As the Rett Syndrome Research Trust (RSRT) prepares to launch a global database of caregiver-provided information called The Rett Syndrome Global Registry, it is seeking families to participate in a pilot program to test its objectives.
The goal in launching the registry is threefold: first, to provide a way for researchers and physicians to easily tap into the shared knowledge and day-to-day experiences of parents and other caregivers of people with Rett syndrome; second, to provide those caretakers with tools to better manage their child’s needs; and finally, to advance research toward effective therapies.
In preparation for the planned launch early next year, the RSRT is asking families to provide their input and help test the registry in a pilot program called Registry Pioneer. Interested caregivers can sign up here. According to RSRT, the Pioneer program will enable the registry to start with a foundational data set and be of immediate use.
Information found in the global registry would include children’s symptoms, therapies, and the state of their skills.
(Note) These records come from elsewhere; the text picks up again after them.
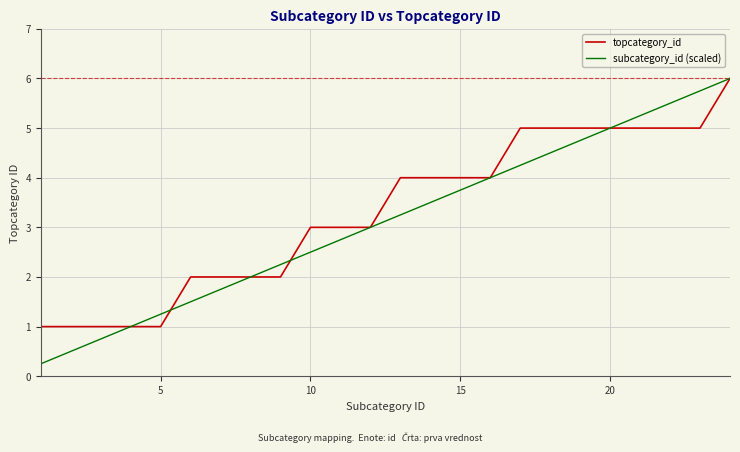

Which series has the largest range (max minus min)?

subcategory_id (scaled)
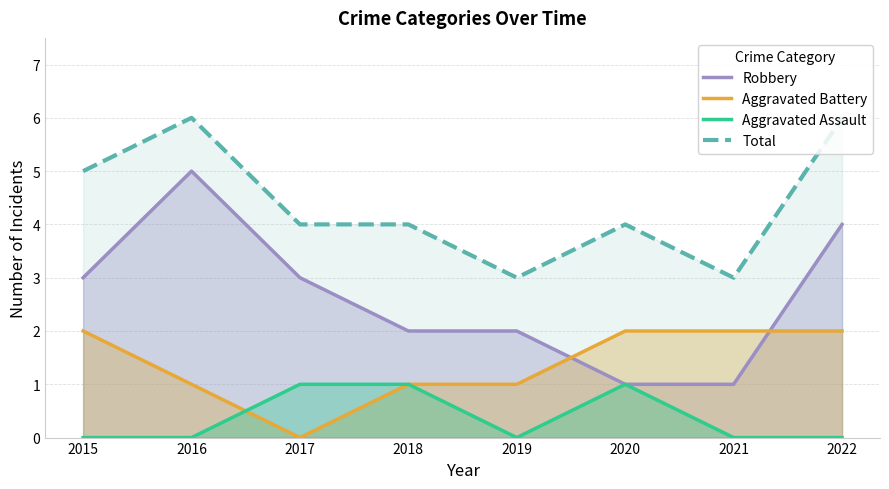

Which category has the lowest value in the Aggravated Assault series?

2015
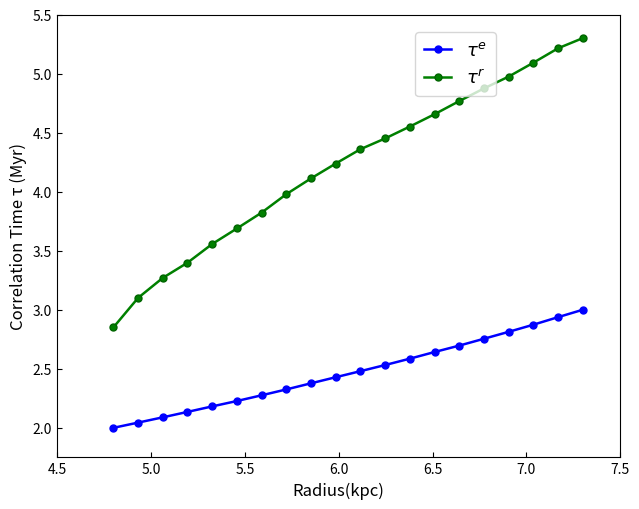

What is the difference between the second highest and minimum values in the $\tau^r$ series?

2.4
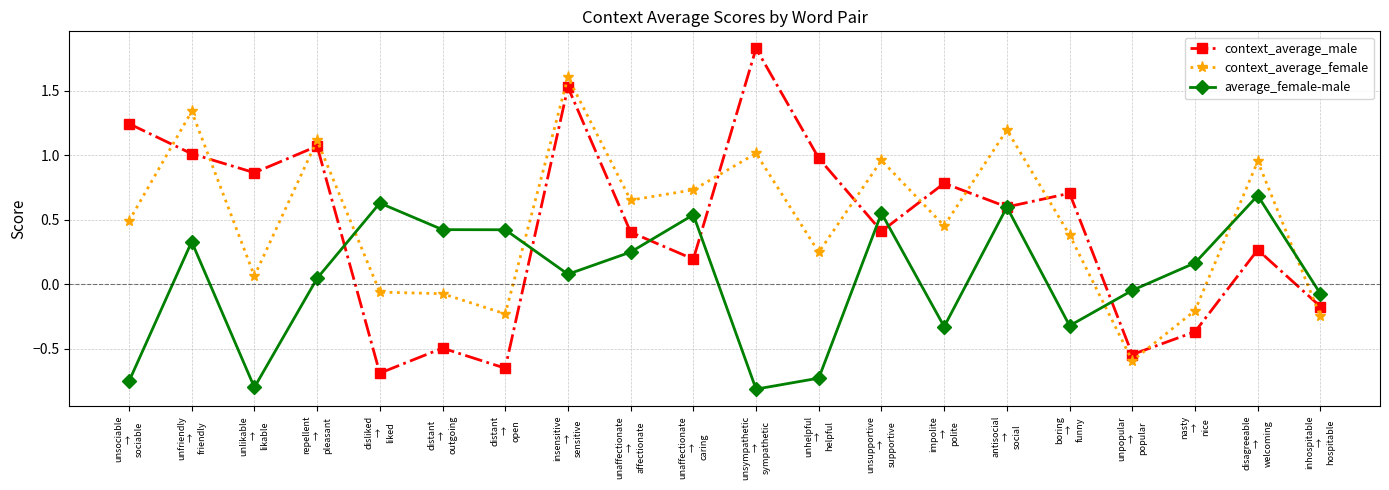

Where do average_female-male and context_average_male first cross each other?

repellent
→
pleasant and disliked
→
liked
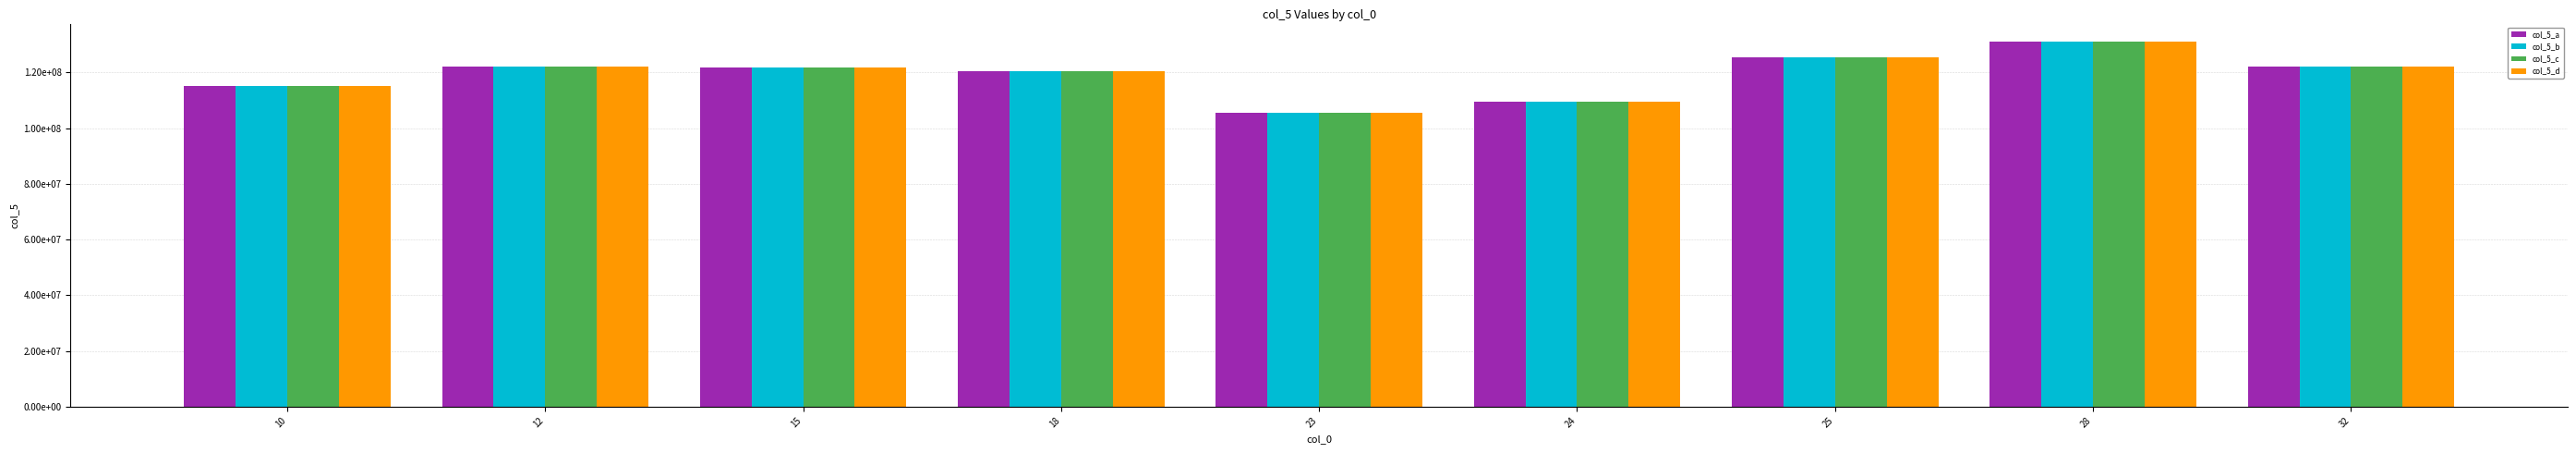

List the series in order of their overall mean, lowest first.

col_5_d, col_5_c, col_5_b, col_5_a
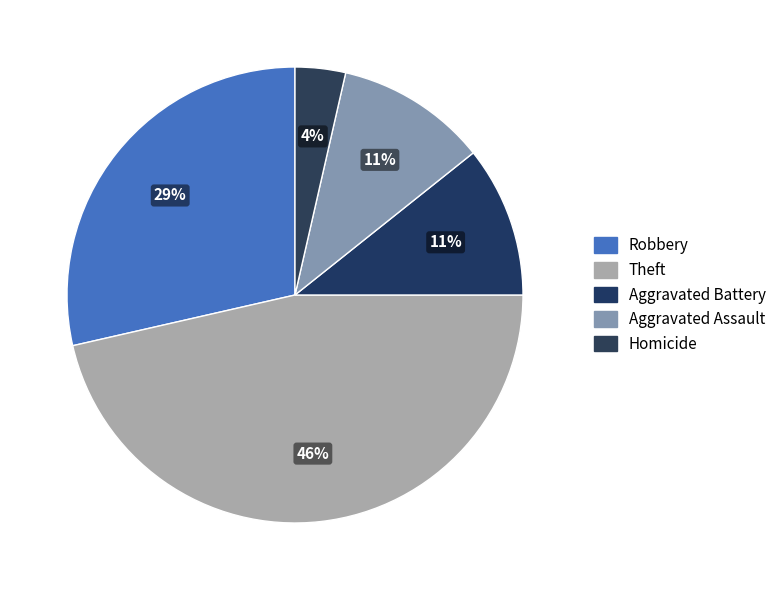

How much of the chart is everything except Aggravated Battery?

89.3%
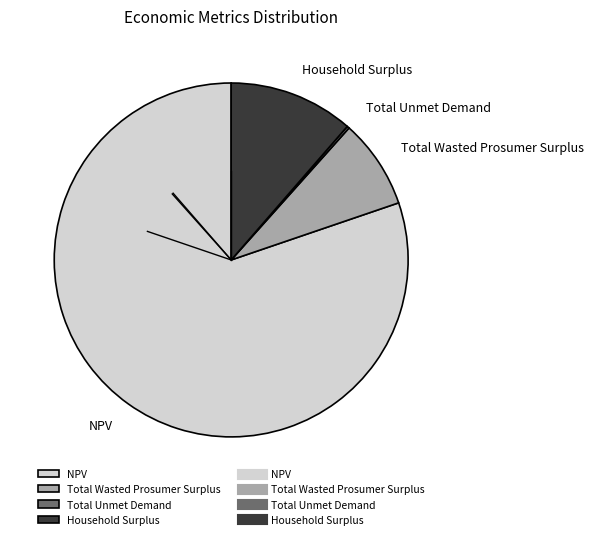

What is the largest slice in the pie chart?

NPV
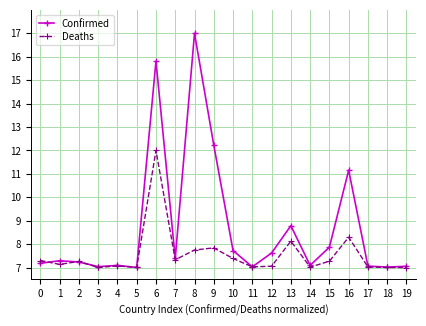

What are all the series names shown in the legend?

Confirmed, Deaths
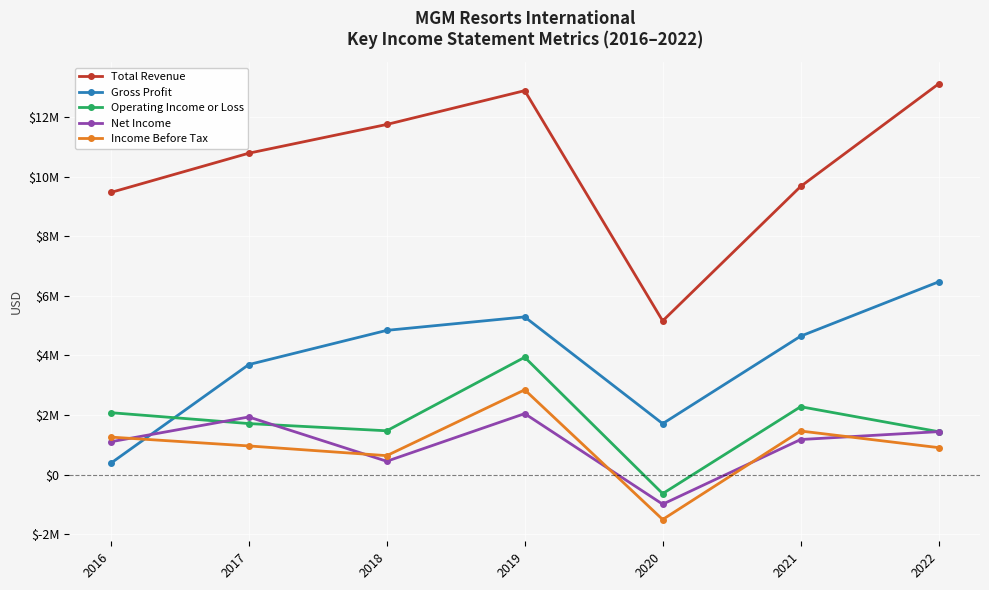

True or false: Net Income has more than 2 points higher than both neighbors.

False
Parents and caregivers would be able to track and graph these features on smartphones and other hand-held devices. This information can be shared with other parents in the global community, with doctors who can make reporting a child’s history more accurate, and with pharmaceutical companies to design more efficient clinical trials.
The registry also may make it easier for researchers and clinicians to identify patterns and frequencies of symptoms in Rett patients around the world.
“Parents and caregivers are most assuredly experts on Rett Syndrome, and in particular, they’re experts on their own children,” the RSRT wrote on its website. “No one knows your child’s symptoms, challenges, strengths, subtleties, and routines better than you.”
Given the small number of patients, recruiting participants into clinical trials in rare diseases is frequently a challenge and a bottleneck to conducting successful studies. Online and app-based tools to gather patient information are increasingly seen as a way to reach underserved populations.
Large registries give researchers more data to work with when looking for eased symptoms and improved skills that matter most to patients and their families.
The RSRT hopes it also will provide crucial insights into existing research questions and point the way toward asking new ones.
Since the RSRT was founded in 2008, the charitable organization has awarded $66 million to research initiatives aimed at treating and curing Rett.